Dr. Jerry Chidester: So now we're going to go ahead. We're going to go back. We have a few areas I know you wanted to address. And so we're going to do that today. We're going back to the operating room.
Dr. Jerry Chidester: All right, so we are going to do some numbing here. So I use a numbing solution that has a few things in it. So it has lidocaine, which acts pretty quickly, but fades out pretty quickly, about an hour or so. Then we also use marcaine, which takes a little bit longer to kick in, but it can last eight to 10 hours for pain control. So it's great. And then the third thing I put, the secret concoction, is sodium bicarb. So that helps decrease the acidity of the lidocaine and the marcaine so it doesn't burn so much as we're injecting it. She did say... What did you say earlier, though, out of all the times you've had it done, what about it?
Stephanie: It hurt the least.
Dr. Jerry Chidester: Okay. See, that's good. So it hurts a little bit, but the least. That's what we're going for. So again, we're going to inject these couple of areas here and we're using Goldie today. This is a new technique for this, but if we can distract the nerves, distract her a little bit with that, that would help. And that's why. I don't know. So anyway, we're going to just do a little poke here again. Okay, once in here. It's okay if it's puffy like this. I'm happy with that. Okay, did great. And I always just gently pinch. You're going to feel a little pressure. Not like dentist pressure. It's just a little pulling maybe when I put the stitches.
Dr. Jerry Chidester: So I always check to make sure she doesn't feel anything sharp. Because these are kind of... The [inaudible 00:04:42] are there to grab tissue. So the goal for these is to remove, obviously, the entirety of what you can see for it, but I'll be able to close it, make it look nice, too. This one's out. One of your friends is gone.
Speaker 3: Look it up.
Dr. Jerry Chidester: Check it here.
Speaker 3: Sorry, a little [inaudible 00:05:23] here.
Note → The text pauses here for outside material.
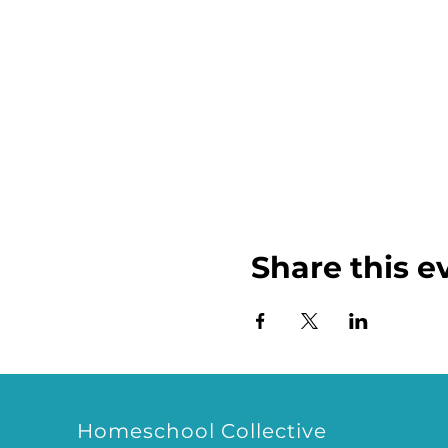
Share this e
Homeschool Collective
Stephanie: Oh, no worries.
Dr. Jerry Chidester: Okay. So we're done here at the neck, and I just want to show we're doing something here where we have permanent stitches in, but they're under the skin. And I just want to show you what that is. So I have these little knots hanging on both ends. So there are dissolving stitches underneath here and in her neck. But then I run underneath this skin, this permanent blue suture called a proline, and I tie the ends out. So what we'll do is we'll come back in about five to seven days or once it's healed, and we'll just snip these out and just gently pull them out. So there's no retained, permanent suture.
Dr. Jerry Chidester: We're all done. So we did a few places on your neck, right? Like four here, four spots. Then we do one on your tummy and then a couple on her side. So how do it go?
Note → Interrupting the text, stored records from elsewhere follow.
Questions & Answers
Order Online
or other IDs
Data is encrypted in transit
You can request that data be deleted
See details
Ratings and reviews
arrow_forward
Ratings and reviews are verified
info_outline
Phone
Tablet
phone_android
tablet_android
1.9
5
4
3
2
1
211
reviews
Dr. Jerry Chidester: Is it okay?
Stephanie: Yeah, it's great.
Dr. Jerry Chidester: She didn't cry at all. Only at the beginning.
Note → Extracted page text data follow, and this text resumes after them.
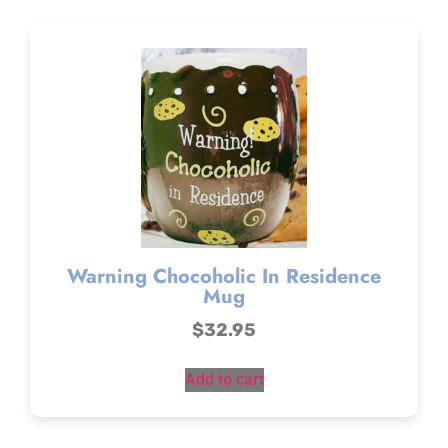
Warning Chocoholic In Residence
Mug
$
32.95
Add to cart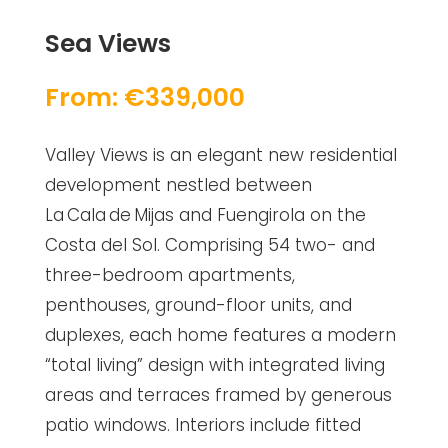
Sea Views
From: €339,000
Valley Views is an elegant new residential
development nestled between
La Cala de Mijas and Fuengirola on the
Costa del Sol. Comprising 54 two- and
three-bedroom apartments,
penthouses, ground-floor units, and
duplexes, each home features a modern
“total living” design with integrated living
areas and terraces framed by generous
patio windows. Interiors include fitted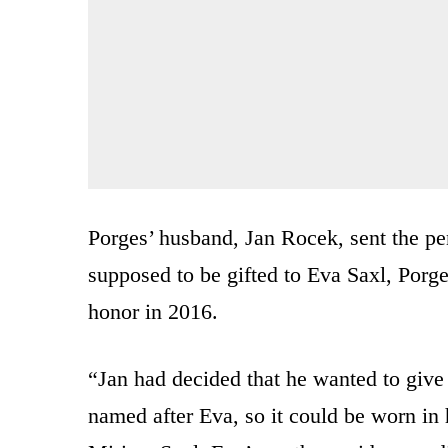
Porges’ husband, Jan Rocek, sent the p
supposed to be gifted to Eva Saxl, Porg
honor in 2016.
“Jan had decided that he wanted to give
named after Eva, so it could be worn i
Stephanie: Only a little bit.
Dr. Jerry Chidester: Awesome. Nice job. Okay. So I just want to talk quickly about skin protection. Though there's different ways, you mentioned sunscreen, sunscreen is great. There's UVA and UVB rays that you hear about, and sunscreen and most of the majority ones protect against the UVB. And then there's actually some products that protect against UVA rays now, too. So the thought is actually initially that UVA is like no big deal, but actually UVA, the more we study it, the more we think that actually, because the penetration's a little bit different, that we should protect against it, too. Cool. All right.